You'll get a lot more done at 1/3rd the speed but with less interventions and less corrections than at full speed but having to constantly correct the model or fix by hand the mistakes it makes.
redditorialy_retard@reddit
Exactly reason why im upgrading my ram even though it cost a shit ton
vulcan4d@reddit
We need more of these and different quant testing to validate the information that we are basically sold to. Everything on paper looks good but everyone seems focussed on testing extremely large models that many simply just dream of running.
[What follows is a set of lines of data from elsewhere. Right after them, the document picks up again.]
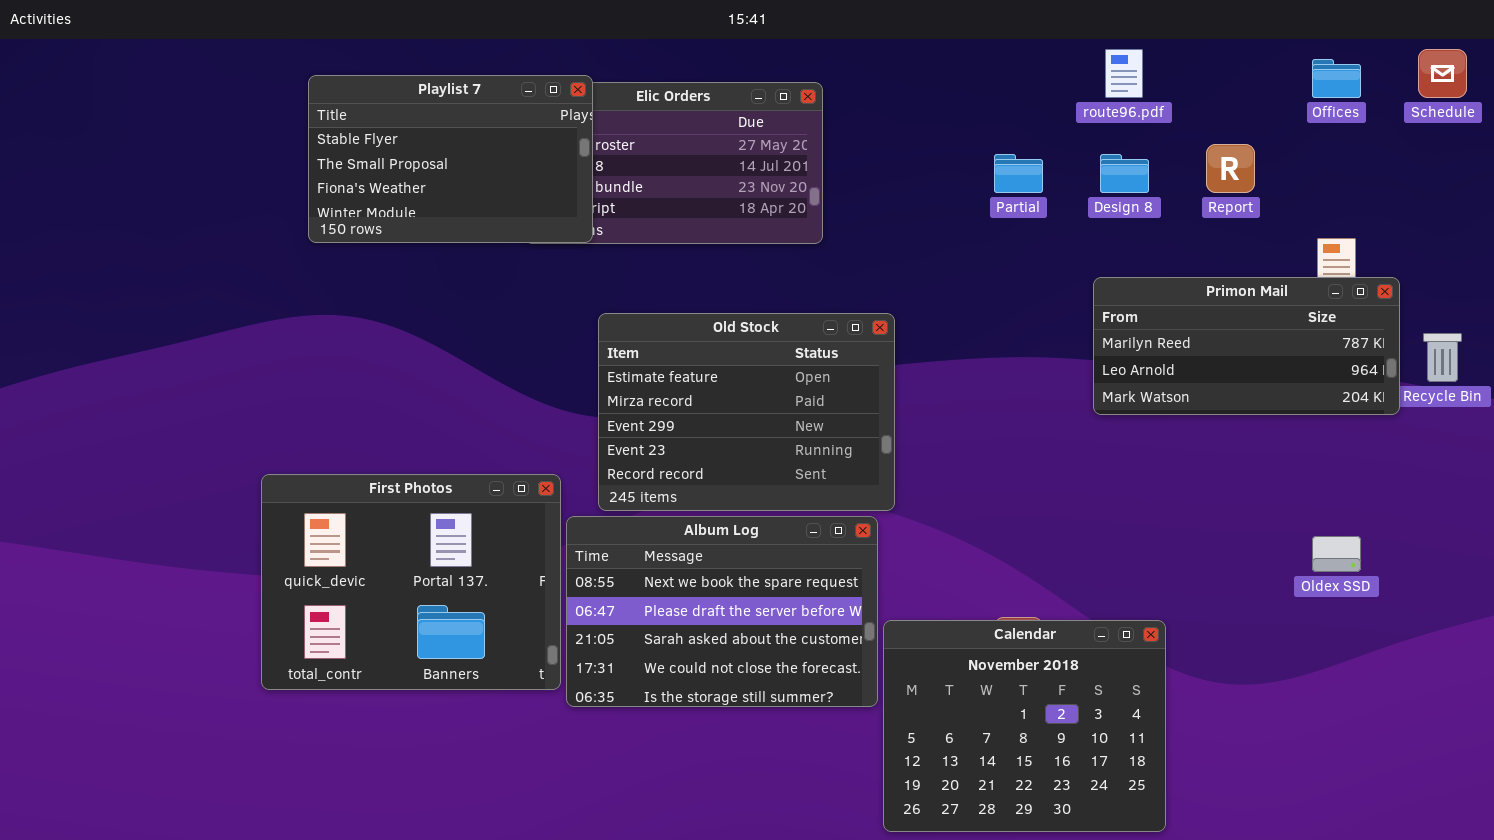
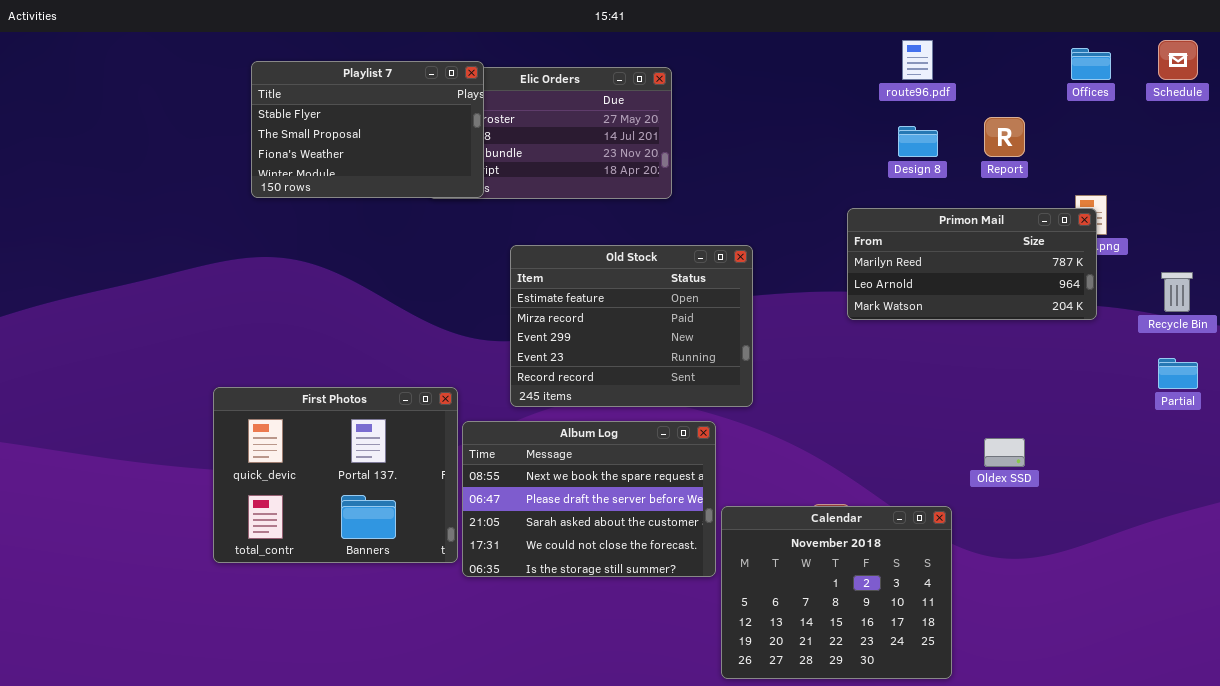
Partial: [994,154,1043,193] -> [1158,358,1198,389], moved
Primon Mail: [1093,277,1400,415] -> [847,208,1097,320], moved
Old Stock: [598,313,895,511] -> [510,245,753,407], moved
Oldex SSD: [1312,536,1361,572] -> [984,438,1025,467], moved

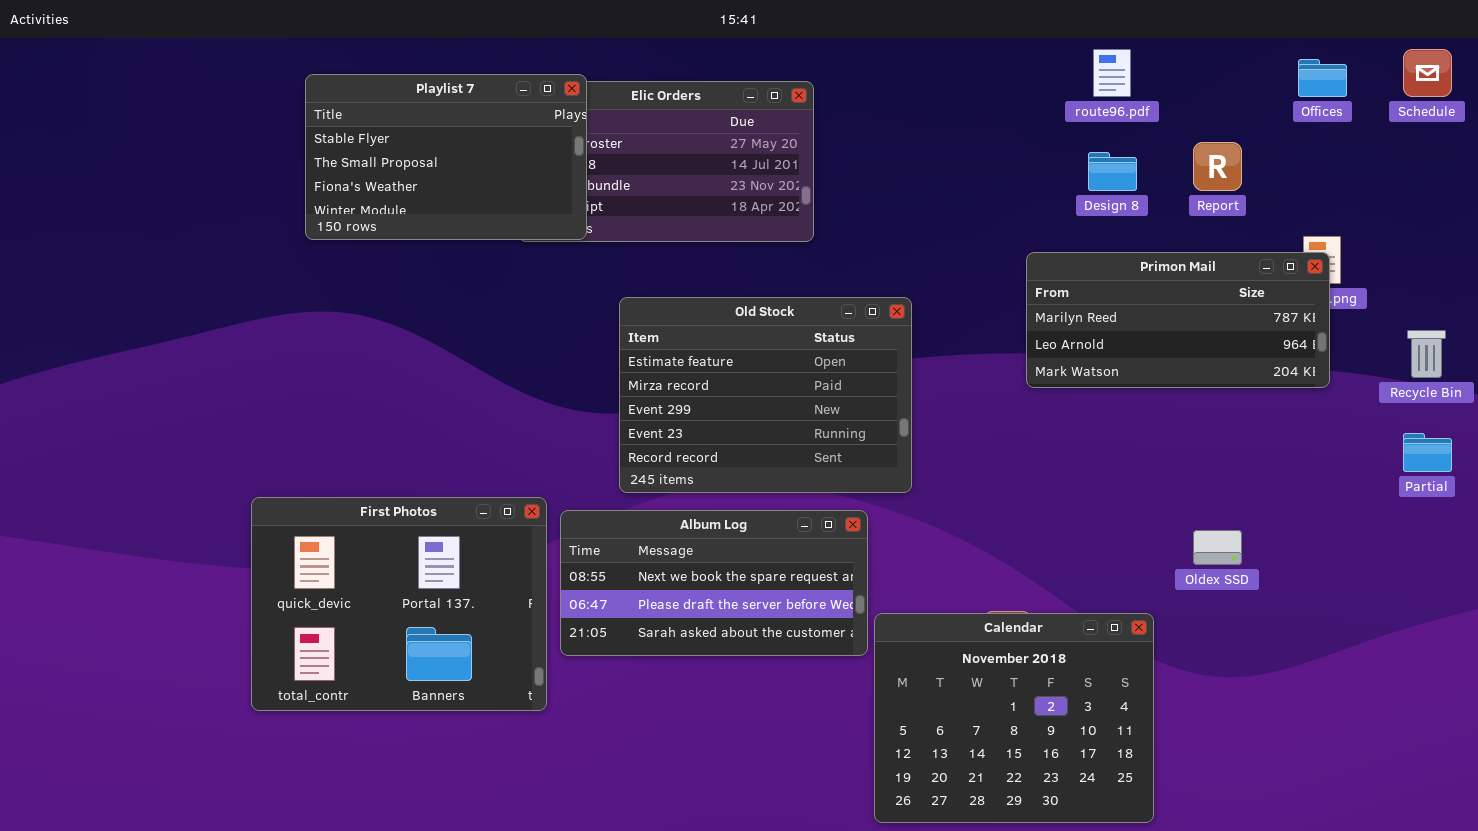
First Photos: [213,387,458,563] -> [251,497,547,711], moved
Album Log: [462,421,716,577] -> [560,510,868,656], resized

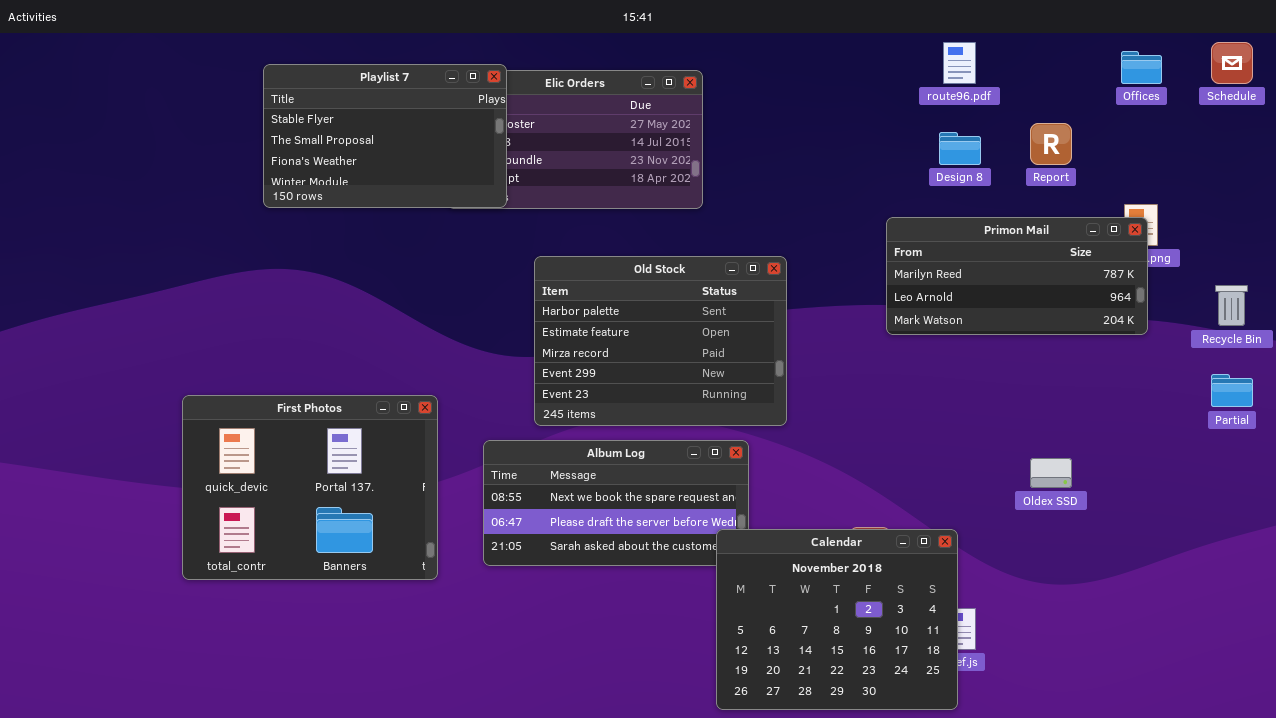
Old Stock: [619,297,912,493] -> [534,256,787,426], scrolled up 1 row
First Photos: [251,497,547,711] -> [182,395,438,580], moved
Calendar: [874,613,1154,823] -> [716,529,958,710], moved

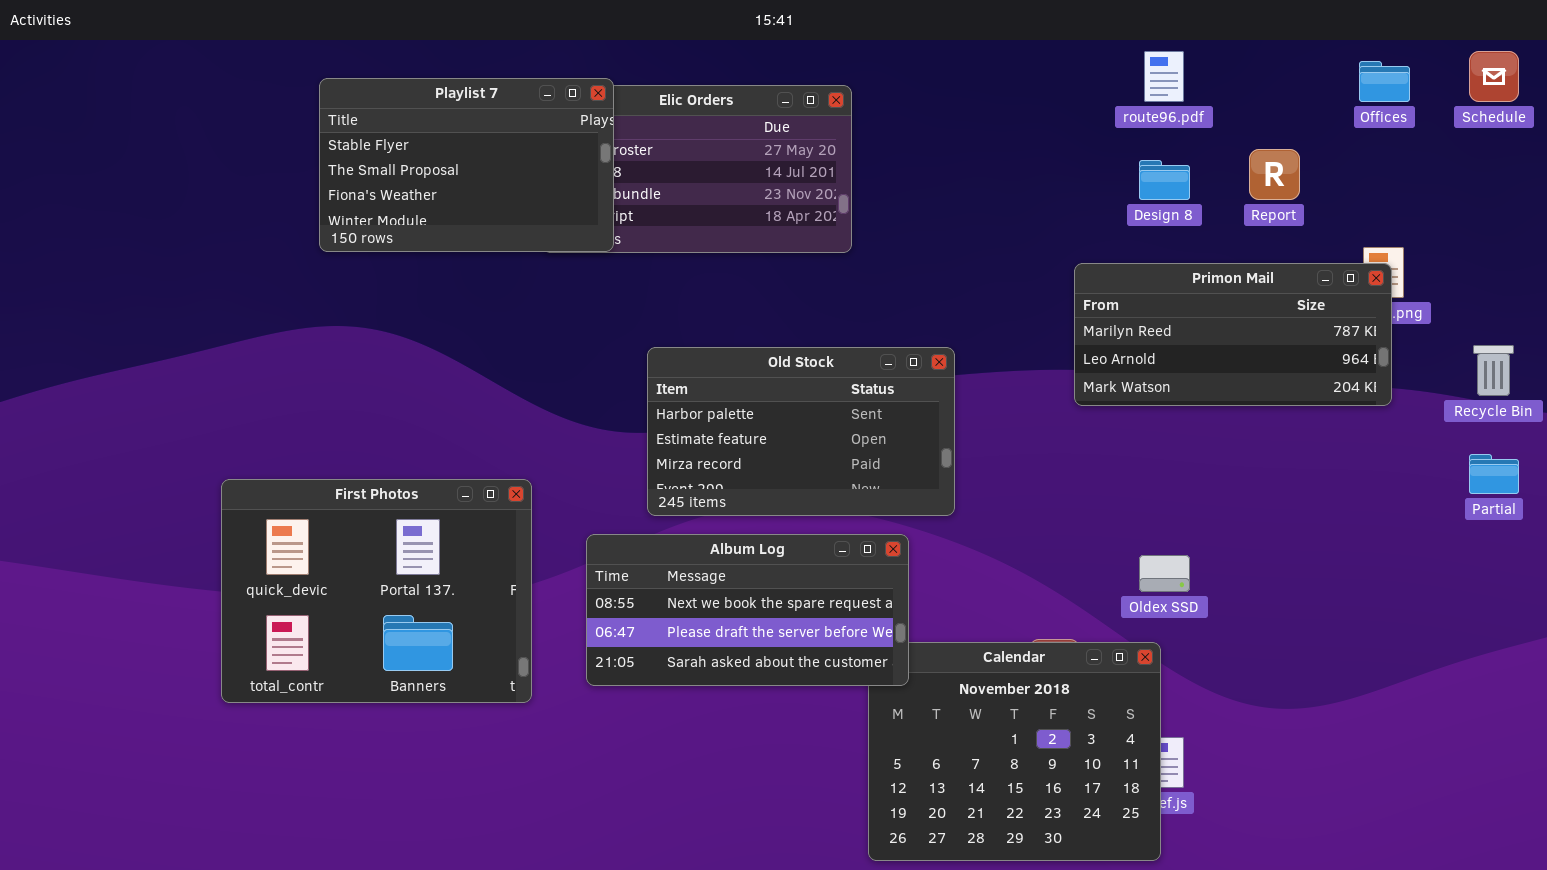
Old Stock: [534,256,787,426] -> [647,347,955,516], resized
Album Log: [483,440,749,566] -> [586,534,909,686], raised
Oldex SSD: [1030,458,1072,488] -> [1139,555,1190,592], moved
redditorialy_retard@reddit
And most people run models at around Q4-5 as those are the ones that fit inside the GPU
jacek2023@reddit
Usually youtubers talking about LLMs are shit but this looks good, thanks for sharing.
ps5cfw@reddit
QWEN 3.6 really is the first time I can really work 100% locally without needing any cloud AI model, so I'm not too surprised.
FastHotEmu@reddit
not reverse engineer, just recall
Express_Quail_1493@reddit
i love this guys videos. he does real test on projects the LLM would stumble on to intentially feel out the models without relying heavily on benchmarks. Most youtubers are lazy zero-shot single file HTML edits which doesn't say much since pretty much all models can do that LOL
pmttyji@reddit
Can you share other youtube channels(on LLM stuff) you're watching? Thanks
nikhilprasanth@reddit
Intresting to see that the lm studio quants are performing better than unsloth ones across the three models.